═══ Extracted data ═══
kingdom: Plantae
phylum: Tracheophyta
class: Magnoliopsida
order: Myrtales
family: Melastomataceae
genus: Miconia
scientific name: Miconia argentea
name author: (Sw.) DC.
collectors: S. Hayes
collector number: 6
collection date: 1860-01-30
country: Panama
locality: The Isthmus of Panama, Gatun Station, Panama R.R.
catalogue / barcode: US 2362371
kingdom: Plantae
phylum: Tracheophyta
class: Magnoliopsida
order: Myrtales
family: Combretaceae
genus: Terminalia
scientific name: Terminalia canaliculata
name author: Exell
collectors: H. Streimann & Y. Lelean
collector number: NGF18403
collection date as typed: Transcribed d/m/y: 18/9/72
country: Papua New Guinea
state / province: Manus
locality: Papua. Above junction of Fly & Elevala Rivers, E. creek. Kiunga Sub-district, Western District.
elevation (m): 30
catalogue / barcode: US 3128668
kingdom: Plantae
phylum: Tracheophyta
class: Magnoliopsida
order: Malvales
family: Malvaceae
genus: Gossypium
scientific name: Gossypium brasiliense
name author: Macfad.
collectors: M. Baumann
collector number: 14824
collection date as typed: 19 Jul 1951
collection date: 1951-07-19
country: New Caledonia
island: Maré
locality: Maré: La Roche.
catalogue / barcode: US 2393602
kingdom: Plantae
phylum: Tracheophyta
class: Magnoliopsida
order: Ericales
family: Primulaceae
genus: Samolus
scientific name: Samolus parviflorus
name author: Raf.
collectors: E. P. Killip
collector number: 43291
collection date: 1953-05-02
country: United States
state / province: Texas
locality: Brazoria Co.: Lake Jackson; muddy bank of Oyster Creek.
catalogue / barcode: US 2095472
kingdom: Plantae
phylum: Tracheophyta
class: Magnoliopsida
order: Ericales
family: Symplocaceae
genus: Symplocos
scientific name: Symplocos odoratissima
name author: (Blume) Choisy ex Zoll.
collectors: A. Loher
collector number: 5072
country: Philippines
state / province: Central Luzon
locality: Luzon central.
═══
**Problem details:**
Please write out all of the entries above again, swapping "collectors" for "collected by" wherever it occurs and changing nothing else.

**Task solution:**
kingdom: Plantae
phylum: Tracheophyta
class: Magnoliopsida
order: Myrtales
family: Melastomataceae
genus: Miconia
scientific name: Miconia argentea
name author: (Sw.) DC.
collected by: S. Hayes
collector number: 6
collection date: 1860-01-30
country: Panama
locality: The Isthmus of Panama, Gatun Station, Panama R.R.
catalogue / barcode: US 2362371
kingdom: Plantae
phylum: Tracheophyta
class: Magnoliopsida
order: Myrtales
family: Combretaceae
genus: Terminalia
scientific name: Terminalia canaliculata
name author: Exell
collected by: H. Streimann & Y. Lelean
collector number: NGF18403
collection date as typed: Transcribed d/m/y: 18/9/72
country: Papua New Guinea
state / province: Manus
locality: Papua. Above junction of Fly & Elevala Rivers, E. creek. Kiunga Sub-district, Western District.
elevation (m): 30
catalogue / barcode: US 3128668
kingdom: Plantae
phylum: Tracheophyta
class: Magnoliopsida
order: Malvales
family: Malvaceae
genus: Gossypium
scientific name: Gossypium brasiliense
name author: Macfad.
collected by: M. Baumann
collector number: 14824
collection date as typed: 19 Jul 1951
collection date: 1951-07-19
country: New Caledonia
island: Maré
locality: Maré: La Roche.
catalogue / barcode: US 2393602
kingdom: Plantae
phylum: Tracheophyta
class: Magnoliopsida
order: Ericales
family: Primulaceae
genus: Samolus
scientific name: Samolus parviflorus
name author: Raf.
collected by: E. P. Killip
collector number: 43291
collection date: 1953-05-02
country: United States
state / province: Texas
locality: Brazoria Co.: Lake Jackson; muddy bank of Oyster Creek.
catalogue / barcode: US 2095472
kingdom: Plantae
phylum: Tracheophyta
class: Magnoliopsida
order: Ericales
family: Symplocaceae
genus: Symplocos
scientific name: Symplocos odoratissima
name author: (Blume) Choisy ex Zoll.
collected by: A. Loher
collector number: 5072
country: Philippines
state / province: Central Luzon
locality: Luzon central.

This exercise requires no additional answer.